Türk sigorta sektörünün dijitalleşme sürecini doğru bir şekilde tamamlayabilmesi için şirketlere düşen görevler neler?

Ülkemizde hatırı sayılır bir dijital kanal kullanıcı kitlesi mevcut. Hatta telefon ile alışverişin, birçok AB ülkesine göre daha hızlı artış gösterdiği görülüyor. Bu dijital dönüşüm ve yeni imkanlar, sigortacılıktaki iş süreçlerinde yeniden yapılandırma gerektiriyor. Sektörde dijitalleşme süreci sırasıyla; ürün geliştirme, öncülük yönetimi, satış yönetimi, risk yönetimi, yazılım politikaları ve hasar yönetiminde yaşanmalı.

Ayrıca dijital ortam yeni rakiplerin ortaya çıkmasına yol açacak. Sigorta şirketlerinin hâkim risk üstlenici olarak rolünü koruyabilmek, kendi markasını güvende tutabilmek ve Amazon, Google gibi yeni oyuncular aracılığıyla müşterilerine doğrudan ulaşabilmeleri için kendi imkanlarına sahip olması gerekecek. Verinin her yerde mevcudiyeti, bağlantı gücü ile de rekabetin kuralları yeniden yazılacak. 

Günümüzde verilerin kaynağı çok çeşitlendi. Bu da veriler üzerinden rekabetin şeklini değiştiriyor. Bu şekilde yaratılan dijital şeffaflık ve ilerleme imkânı, ürün fiyatlarını etkileyecek.

‘AB’DE SÖZLEŞMELERİN %3’Ü SINIR ÖTESİNDE’

Sınır ötesi sigorta faaliyetlerine de değinebilir misiniz?

Dijital faaliyetin sigorta sektöründe tetikleyeceği diğer bir alan ise, sınır ötesi sigorta faaliyetleri olacak.
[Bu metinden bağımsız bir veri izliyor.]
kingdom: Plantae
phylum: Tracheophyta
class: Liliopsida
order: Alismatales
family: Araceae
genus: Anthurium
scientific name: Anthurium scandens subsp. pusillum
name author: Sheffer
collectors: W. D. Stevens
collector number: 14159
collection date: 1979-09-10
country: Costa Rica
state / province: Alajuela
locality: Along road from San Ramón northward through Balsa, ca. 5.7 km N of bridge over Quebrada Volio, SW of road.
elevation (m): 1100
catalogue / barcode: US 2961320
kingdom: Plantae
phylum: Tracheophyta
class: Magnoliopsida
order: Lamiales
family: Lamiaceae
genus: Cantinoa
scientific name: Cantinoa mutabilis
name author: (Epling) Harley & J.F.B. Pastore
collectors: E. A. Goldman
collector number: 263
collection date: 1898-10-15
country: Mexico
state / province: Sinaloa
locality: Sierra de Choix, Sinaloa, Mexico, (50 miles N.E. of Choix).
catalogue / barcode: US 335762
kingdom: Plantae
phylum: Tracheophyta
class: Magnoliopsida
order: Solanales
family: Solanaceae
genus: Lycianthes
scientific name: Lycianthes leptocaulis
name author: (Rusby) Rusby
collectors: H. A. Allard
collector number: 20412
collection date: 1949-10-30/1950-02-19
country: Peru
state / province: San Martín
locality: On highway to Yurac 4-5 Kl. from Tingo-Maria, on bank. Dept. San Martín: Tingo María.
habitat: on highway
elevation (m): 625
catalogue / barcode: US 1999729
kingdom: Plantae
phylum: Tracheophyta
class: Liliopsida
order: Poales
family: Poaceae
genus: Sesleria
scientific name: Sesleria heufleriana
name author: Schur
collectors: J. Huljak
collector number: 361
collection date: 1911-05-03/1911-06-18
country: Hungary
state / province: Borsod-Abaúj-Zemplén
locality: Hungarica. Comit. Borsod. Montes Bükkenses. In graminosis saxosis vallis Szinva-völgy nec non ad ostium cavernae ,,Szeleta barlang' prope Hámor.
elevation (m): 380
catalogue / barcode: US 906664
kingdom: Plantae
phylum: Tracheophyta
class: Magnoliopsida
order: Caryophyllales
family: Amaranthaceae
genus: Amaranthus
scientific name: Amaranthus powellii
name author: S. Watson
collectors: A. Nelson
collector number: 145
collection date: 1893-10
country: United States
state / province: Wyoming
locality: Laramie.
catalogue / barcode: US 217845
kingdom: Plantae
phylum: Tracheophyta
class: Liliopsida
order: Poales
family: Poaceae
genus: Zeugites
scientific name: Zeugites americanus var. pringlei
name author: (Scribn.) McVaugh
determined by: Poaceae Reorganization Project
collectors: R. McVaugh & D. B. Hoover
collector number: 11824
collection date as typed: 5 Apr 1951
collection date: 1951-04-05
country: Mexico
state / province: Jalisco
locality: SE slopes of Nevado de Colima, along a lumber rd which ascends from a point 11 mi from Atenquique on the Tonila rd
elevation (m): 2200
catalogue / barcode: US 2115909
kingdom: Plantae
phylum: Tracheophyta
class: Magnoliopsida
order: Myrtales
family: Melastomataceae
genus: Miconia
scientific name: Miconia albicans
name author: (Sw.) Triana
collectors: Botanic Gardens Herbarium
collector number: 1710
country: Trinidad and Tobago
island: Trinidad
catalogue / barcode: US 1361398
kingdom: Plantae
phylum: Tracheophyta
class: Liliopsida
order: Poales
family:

AB’de şu an sigorta sözleşmelerinin %3’ü, sınır ötesinde imzalanıyor. Bu durum, sigortalıların kendi bulundukları yerdeki fiyatlara göre aynı risk profili için, aynı tip ürünü çok daha uygun şartlarda alabilmelerine imkân sağlıyor. Ancak bu konunun ülkemiz sigortacılığı için yakın zamanda hayata geçebilmesi güç gözüküyor.

E- SİGORTA, ARACILIK SİSTEMİNİN ÇAĞDAŞ BİR GÖRÜNÜMÜDÜR

Geleceği karşılamak ve adapte olabilmek için sigorta aracılarına tavsiyelerde bulunabilir misiniz?

E-sigorta kavramını, kendilerine rakip gibi görerek geleneksel metotlara sarılmak yerine, bunu daha fazla benimseyerek, kendi organizasyonları ve iş süreç – modellerini bu şekilde yeniden gözden geçirmeleri, kendilerini bu yeni hayata hazır hale getirmelerini naçizane tavsiye ederim. Aslında e-sigorta türleri, aracılık sistemi açısından yeni ve çağdaş görünümü ifade ediyor.